= WHAT IS NEEDED =
Convert every line of the records into a JSON list of strings, one string per line, and leave out any blank lines.

[Extracted records]
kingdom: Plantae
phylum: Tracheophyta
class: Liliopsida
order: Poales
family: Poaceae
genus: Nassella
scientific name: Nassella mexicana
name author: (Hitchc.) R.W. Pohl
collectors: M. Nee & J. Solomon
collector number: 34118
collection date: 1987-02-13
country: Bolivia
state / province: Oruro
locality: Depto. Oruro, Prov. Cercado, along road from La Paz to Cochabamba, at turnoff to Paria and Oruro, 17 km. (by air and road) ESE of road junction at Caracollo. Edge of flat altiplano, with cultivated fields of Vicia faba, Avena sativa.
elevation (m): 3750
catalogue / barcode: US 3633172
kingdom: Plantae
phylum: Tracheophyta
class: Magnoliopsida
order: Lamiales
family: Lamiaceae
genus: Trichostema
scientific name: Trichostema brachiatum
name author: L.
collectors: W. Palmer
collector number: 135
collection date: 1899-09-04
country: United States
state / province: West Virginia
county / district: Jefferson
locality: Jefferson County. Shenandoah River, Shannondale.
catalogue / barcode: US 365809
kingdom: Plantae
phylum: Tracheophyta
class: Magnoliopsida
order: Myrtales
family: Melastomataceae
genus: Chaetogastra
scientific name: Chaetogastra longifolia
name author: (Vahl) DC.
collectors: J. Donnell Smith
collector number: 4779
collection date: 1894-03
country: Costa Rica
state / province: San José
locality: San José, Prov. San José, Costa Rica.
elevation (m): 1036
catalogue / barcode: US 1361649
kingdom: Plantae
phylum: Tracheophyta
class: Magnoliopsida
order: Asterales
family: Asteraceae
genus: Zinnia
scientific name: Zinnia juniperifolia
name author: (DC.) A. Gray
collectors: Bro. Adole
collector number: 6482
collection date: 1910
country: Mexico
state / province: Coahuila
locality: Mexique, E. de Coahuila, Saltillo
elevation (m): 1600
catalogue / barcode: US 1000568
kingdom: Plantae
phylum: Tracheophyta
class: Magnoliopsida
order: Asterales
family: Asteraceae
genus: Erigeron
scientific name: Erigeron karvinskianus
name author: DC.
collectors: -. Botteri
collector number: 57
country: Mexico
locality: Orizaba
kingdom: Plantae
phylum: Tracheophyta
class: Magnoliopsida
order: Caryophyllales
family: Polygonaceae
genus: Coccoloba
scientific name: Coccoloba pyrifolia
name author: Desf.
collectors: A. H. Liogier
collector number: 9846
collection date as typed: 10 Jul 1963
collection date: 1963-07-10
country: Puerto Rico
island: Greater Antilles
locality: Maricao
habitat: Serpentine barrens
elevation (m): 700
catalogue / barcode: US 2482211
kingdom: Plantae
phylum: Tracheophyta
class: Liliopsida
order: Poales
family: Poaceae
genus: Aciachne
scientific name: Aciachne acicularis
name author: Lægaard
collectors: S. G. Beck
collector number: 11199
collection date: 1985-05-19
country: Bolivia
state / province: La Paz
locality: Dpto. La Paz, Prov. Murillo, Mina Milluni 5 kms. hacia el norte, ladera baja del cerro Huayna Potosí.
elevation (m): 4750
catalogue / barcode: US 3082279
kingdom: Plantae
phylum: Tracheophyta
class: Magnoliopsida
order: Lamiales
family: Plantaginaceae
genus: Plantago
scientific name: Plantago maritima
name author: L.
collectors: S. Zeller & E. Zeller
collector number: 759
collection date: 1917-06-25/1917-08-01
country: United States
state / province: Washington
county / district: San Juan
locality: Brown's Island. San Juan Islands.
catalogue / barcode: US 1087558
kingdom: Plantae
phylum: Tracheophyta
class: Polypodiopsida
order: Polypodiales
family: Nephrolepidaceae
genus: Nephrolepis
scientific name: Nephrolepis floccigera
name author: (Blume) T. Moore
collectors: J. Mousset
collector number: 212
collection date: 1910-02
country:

= SOLUTION TO THE EXERCISE =
[
  "kingdom: Plantae",
  "phylum: Tracheophyta",
  "class: Liliopsida",
  "order: Poales",
  "family: Poaceae",
  "genus: Nassella",
  "scientific name: Nassella mexicana",
  "name author: (Hitchc.) R.W. Pohl",
  "collectors: M. Nee & J. Solomon",
  "collector number: 34118",
  "collection date: 1987-02-13",
  "country: Bolivia",
  "state / province: Oruro",
  "locality: Depto. Oruro, Prov. Cercado, along road from La Paz to Cochabamba, at turnoff to Paria and Oruro, 17 km. (by air and road) ESE of road junction at Caracollo. Edge of flat altiplano, with cultivated fields of Vicia faba, Avena sativa.",
  "elevation (m): 3750",
  "catalogue / barcode: US 3633172",
  "kingdom: Plantae",
  "phylum: Tracheophyta",
  "class: Magnoliopsida",
  "order: Lamiales",
  "family: Lamiaceae",
  "genus: Trichostema",
  "scientific name: Trichostema brachiatum",
  "name author: L.",
  "collectors: W. Palmer",
  "collector number: 135",
  "collection date: 1899-09-04",
  "country: United States",
  "state / province: West Virginia",
  "county / district: Jefferson",
  "locality: Jefferson County. Shenandoah River, Shannondale.",
  "catalogue / barcode: US 365809",
  "kingdom: Plantae",
  "phylum: Tracheophyta",
  "class: Magnoliopsida",
  "order: Myrtales",
  "family: Melastomataceae",
  "genus: Chaetogastra",
  "scientific name: Chaetogastra longifolia",
  "name author: (Vahl) DC.",
  "collectors: J. Donnell Smith",
  "collector number: 4779",
  "collection date: 1894-03",
  "country: Costa Rica",
  "state / province: San José",
  "locality: San José, Prov. San José, Costa Rica.",
  "elevation (m): 1036",
  "catalogue / barcode: US 1361649",
  "kingdom: Plantae",
  "phylum: Tracheophyta",
  "class: Magnoliopsida",
  "order: Asterales",
  "family: Asteraceae",
  "genus: Zinnia",
  "scientific name: Zinnia juniperifolia",
  "name author: (DC.) A. Gray",
  "collectors: Bro. Adole",
  "collector number: 6482",
  "collection date: 1910",
  "country: Mexico",
  "state / province: Coahuila",
  "locality: Mexique, E. de Coahuila, Saltillo",
  "elevation (m): 1600",
  "catalogue / barcode: US 1000568",
  "kingdom: Plantae",
  "phylum: Tracheophyta",
  "class: Magnoliopsida",
  "order: Asterales",
  "family: Asteraceae",
  "genus: Erigeron",
  "scientific name: Erigeron karvinskianus",
  "name author: DC.",
  "collectors: -. Botteri",
  "collector number: 57",
  "country: Mexico",
  "locality: Orizaba",
  "kingdom: Plantae",
  "phylum: Tracheophyta",
  "class: Magnoliopsida",
  "order: Caryophyllales",
  "family: Polygonaceae",
  "genus: Coccoloba",
  "scientific name: Coccoloba pyrifolia",
  "name author: Desf.",
  "collectors: A. H. Liogier",
  "collector number: 9846",
  "collection date as typed: 10 Jul 1963",
  "collection date: 1963-07-10",
  "country: Puerto Rico",
  "island: Greater Antilles",
  "locality: Maricao",
  "habitat: Serpentine barrens",
  "elevation (m): 700",
  "catalogue / barcode: US 2482211",
  "kingdom: Plantae",
  "phylum: Tracheophyta",
  "class: Liliopsida",
  "order: Poales",
  "family: Poaceae",
  "genus: Aciachne",
  "scientific name: Aciachne acicularis",
  "name author: Lægaard",
  "collectors: S. G. Beck",
  "collector number: 11199",
  "collection date: 1985-05-19",
  "country: Bolivia",
  "state / province: La Paz",
  "locality: Dpto. La Paz, Prov. Murillo, Mina Milluni 5 kms. hacia el norte, ladera baja del cerro Huayna Potosí.",
  "elevation (m): 4750",
  "catalogue / barcode: US 3082279",
  "kingdom: Plantae",
  "phylum: Tracheophyta",
  "class: Magnoliopsida",
  "order: Lamiales",
  "family: Plantaginaceae",
  "genus: Plantago",
  "scientific name: Plantago maritima",
  "name author: L.",
  "collectors: S. Zeller & E. Zeller",
  "collector number: 759",
  "collection date: 1917-06-25/1917-08-01",
  "country: United States",
  "state / province: Washington",
  "county / district: San Juan",
  "locality: Brown's Island. San Juan Islands.",
  "catalogue / barcode: US 1087558",
  "kingdom: Plantae",
  "phylum: Tracheophyta",
  "class: Polypodiopsida",
  "order: Polypodiales",
  "family: Nephrolepidaceae",
  "genus: Nephrolepis",
  "scientific name: Nephrolepis floccigera",
  "name author: (Blume) T. Moore",
  "collectors: J. Mousset",
  "collector number: 212",
  "collection date: 1910-02",
  "country:"
]